After spending time speaking to a variety of Hiring Managers and HR Departments the feedback has included the following:
- The CV in question has no relevant details
- The prospective employer can’t decipher what they do on a day-to-day basis in their current role
- There’s no example of how they’ve added value
Does this feedback sound familiar?
Not to worry, I’ve pulled together some top tips to ensure you succeed.
My top tips for the perfect CV
- Ensure all of the formatting in your CV is consistent. Make sure you use correct grammar and avoid spelling mistakes. It also pays to adopt the same font type and style throughout. In being consistent, you are demonstrating a high level of attention to detail which is the kind of skill needed day to day to produce UML / requirements documentation.
- Divide your CV to include a personal summary, key skills, employment history, certifications / education and any relevant personal interests you have.
- Within your personal summary, it is extremely important to describe your character with accuracy. Remember, a very important trait in any successful project is the right people working in the right team.

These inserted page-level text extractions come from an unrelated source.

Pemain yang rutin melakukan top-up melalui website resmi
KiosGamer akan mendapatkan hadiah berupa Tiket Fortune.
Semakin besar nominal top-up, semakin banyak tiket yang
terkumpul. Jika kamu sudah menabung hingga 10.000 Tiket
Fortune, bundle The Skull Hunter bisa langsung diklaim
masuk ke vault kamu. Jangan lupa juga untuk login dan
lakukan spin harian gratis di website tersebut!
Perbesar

- Provide your employment history. I would recommend giving employment dates, prior companies worked for and job titles. You can also give a bit of information about the company and then have a section for key responsibilities and key projects / achievements.

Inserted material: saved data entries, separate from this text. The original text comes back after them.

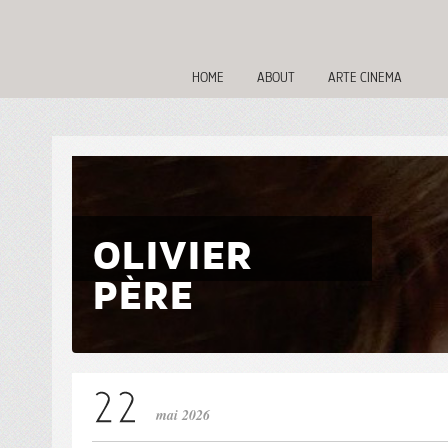
HOME
ABOUT
ARTE CINEMA
OLIVIER
PÈRE
mai 2026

- This is an area where many should take note; when describing your key responsibilities, be consistent and make sure you highlight any deliverables / measurables you currently work to.
- Within your key responsibilities section, ensure you include information on who you report into (job title) and any client / candidate information if external – the client will be able to relate to this from the experience they have.
- For all you software BA’s/PM’s - this section can even be home to descriptions of the project methodology or the languages the developers you work with code in e.g. working within an Agile environment liaising with teams of .Net and Java developers to create solutions.
Key projects / achievements
- This is the place to demonstrate the value you’ve added to your current / previous employers – make sure it’s all about you! Companies pay less attention to the team – they are employing you!
- You should give a concise overview of projects and then provide tangible achievements / results of the projects you have worked on.
- This could include money saved, delivered ahead of time, award received, contracts won, etc.
- Also, use this section to mention any challenges / problems you faced and how you overcame them. In doing this, you can demonstrate a strong problem solving ability.